YOUR ASSIGNMENT
Leave the pictures out while you restate every entry below word for word.

EXTRACTED INFORMATION
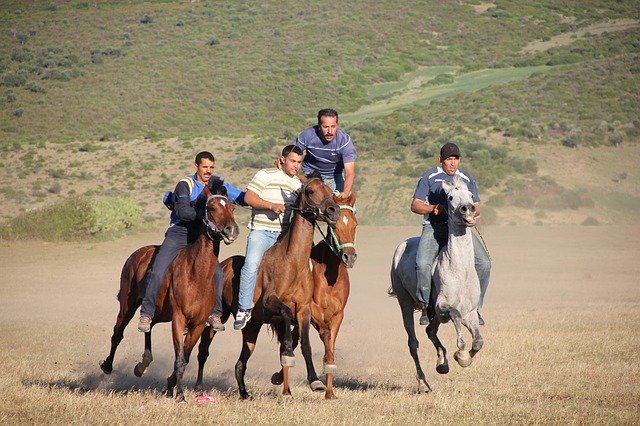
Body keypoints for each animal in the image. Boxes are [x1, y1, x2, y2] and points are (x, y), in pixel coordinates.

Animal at [99, 178, 239, 402]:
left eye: (232, 207)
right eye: (211, 208)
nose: (231, 230)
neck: (197, 273)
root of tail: (138, 254)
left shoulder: (198, 324)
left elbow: (186, 356)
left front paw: (170, 386)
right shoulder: (178, 318)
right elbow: (180, 358)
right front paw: (179, 394)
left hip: (159, 312)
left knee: (148, 327)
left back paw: (143, 364)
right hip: (128, 305)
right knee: (118, 333)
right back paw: (107, 365)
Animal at [194, 176, 340, 400]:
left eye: (330, 191)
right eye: (310, 191)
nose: (334, 210)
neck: (292, 263)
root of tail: (222, 264)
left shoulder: (304, 309)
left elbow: (306, 344)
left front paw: (315, 381)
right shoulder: (270, 303)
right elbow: (286, 315)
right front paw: (288, 353)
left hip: (252, 328)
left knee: (240, 364)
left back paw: (244, 394)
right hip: (219, 317)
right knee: (203, 350)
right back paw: (198, 387)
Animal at [272, 193, 360, 400]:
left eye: (354, 224)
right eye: (334, 226)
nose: (349, 257)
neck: (329, 279)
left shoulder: (337, 316)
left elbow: (330, 352)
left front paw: (330, 393)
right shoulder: (312, 314)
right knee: (287, 345)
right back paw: (285, 388)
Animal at [390, 176, 484, 392]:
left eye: (471, 195)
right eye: (450, 197)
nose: (467, 209)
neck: (459, 270)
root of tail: (401, 246)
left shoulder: (470, 313)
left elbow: (478, 342)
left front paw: (463, 359)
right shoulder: (443, 307)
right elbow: (458, 326)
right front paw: (460, 355)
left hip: (435, 316)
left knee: (430, 331)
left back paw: (442, 363)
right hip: (405, 303)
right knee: (413, 342)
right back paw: (424, 382)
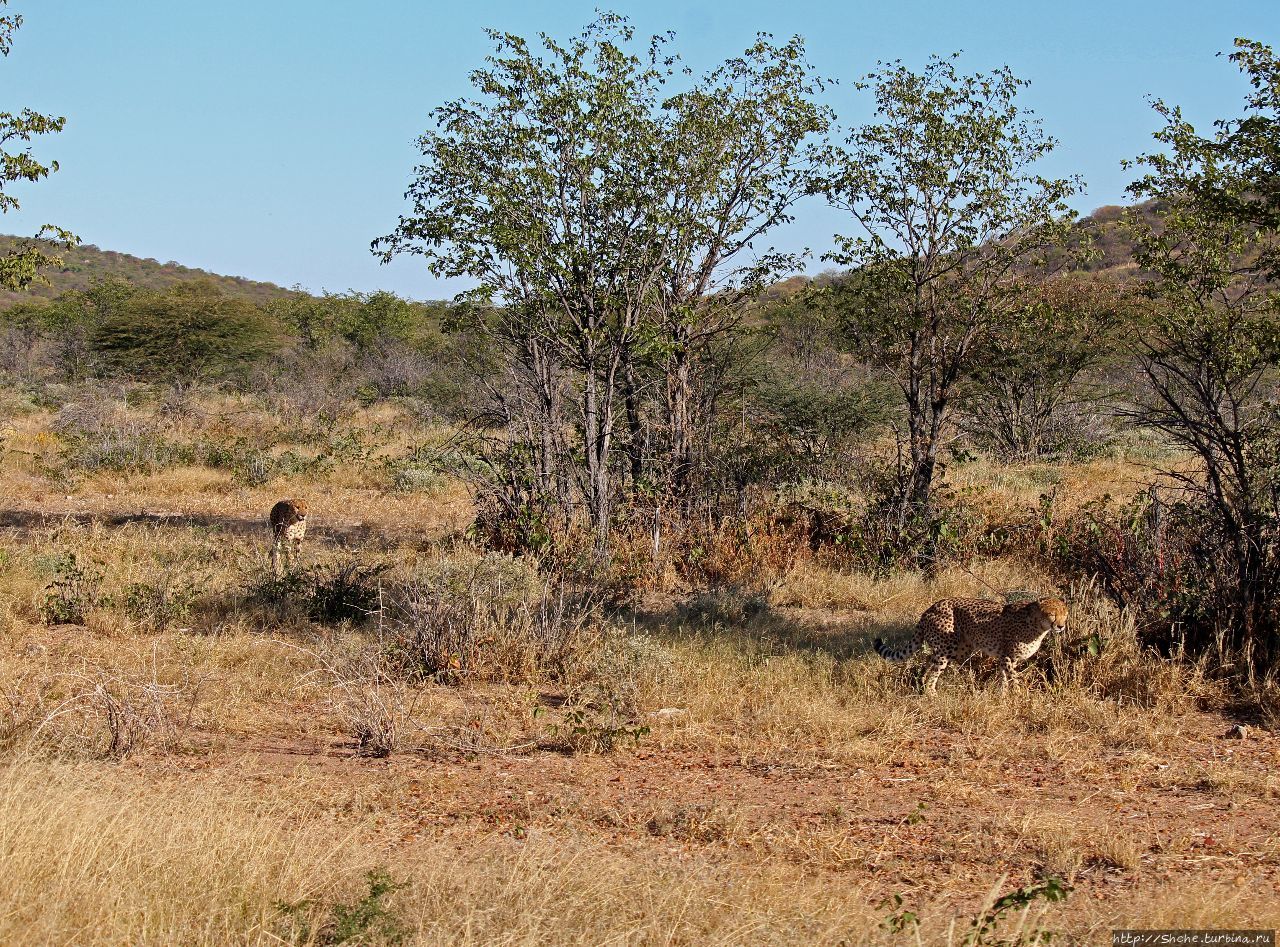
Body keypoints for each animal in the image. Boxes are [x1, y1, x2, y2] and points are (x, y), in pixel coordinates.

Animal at [870, 596, 1070, 691]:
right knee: (933, 671)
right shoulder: (1007, 657)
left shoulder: (1003, 658)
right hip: (946, 648)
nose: (1061, 626)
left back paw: (920, 684)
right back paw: (931, 693)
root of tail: (932, 607)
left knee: (927, 662)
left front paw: (1003, 698)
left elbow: (1004, 679)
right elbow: (1014, 679)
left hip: (958, 649)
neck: (1037, 624)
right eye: (1052, 614)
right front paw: (1020, 697)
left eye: (1065, 614)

EXERCISE RESPONSE
Body keypoints for each animal in the image. Boxes are [x1, y1, x2, y2] and points are (x, y), in pixel coordinates.

Animal at [99, 178, 239, 402]:
left eye: (232, 207)
right eye: (211, 208)
nose: (231, 230)
neck: (197, 273)
root of tail: (138, 254)
left shoulder: (198, 324)
left elbow: (186, 356)
left front paw: (170, 386)
right shoulder: (178, 318)
right elbow: (180, 358)
right front paw: (179, 394)
left hip: (159, 312)
left knee: (148, 327)
left back paw: (143, 364)
right hip: (128, 305)
right knee: (118, 333)
right back paw: (107, 365)
Animal at [194, 176, 340, 400]:
left eye: (330, 191)
right eye: (310, 191)
nose: (334, 210)
neck: (292, 263)
root of tail: (222, 264)
left shoulder: (304, 309)
left elbow: (306, 344)
left front paw: (315, 381)
right shoulder: (270, 303)
right elbow: (286, 315)
right front paw: (288, 353)
left hip: (252, 328)
left knee: (240, 364)
left back paw: (244, 394)
right hip: (219, 317)
right knee: (203, 350)
right back paw: (198, 387)
Animal at [272, 193, 360, 400]:
left eye: (354, 224)
right eye: (334, 226)
nose: (349, 257)
neck: (329, 279)
left shoulder: (337, 316)
left elbow: (330, 352)
left front paw: (330, 393)
right shoulder: (312, 314)
right knee: (287, 345)
right back paw: (285, 388)
Animal at [390, 176, 484, 392]:
left eye: (471, 195)
right eye: (450, 197)
nose: (467, 209)
neck: (459, 270)
root of tail: (401, 246)
left shoulder: (470, 313)
left elbow: (478, 342)
left front paw: (463, 359)
right shoulder: (443, 307)
right elbow: (458, 326)
right front paw: (460, 355)
left hip: (435, 316)
left knee: (430, 331)
left back paw: (442, 363)
right hip: (405, 303)
right knee: (413, 342)
right back paw: (424, 382)
Body keypoints for each animal in the image. Boxes are [x1, y1, x2, y2] and points are (x, y), in pixel coordinates.

Animal at [870, 596, 1070, 691]:
right knee: (933, 671)
right shoulder: (1007, 657)
left shoulder: (1003, 658)
right hip: (946, 648)
nose: (1061, 626)
left back paw: (920, 684)
right back paw: (931, 693)
root of tail: (932, 607)
left knee: (927, 662)
left front paw: (1003, 698)
left elbow: (1004, 679)
right elbow: (1014, 679)
left hip: (958, 649)
neck: (1037, 624)
right eye: (1052, 614)
right front paw: (1020, 697)
left eye: (1065, 614)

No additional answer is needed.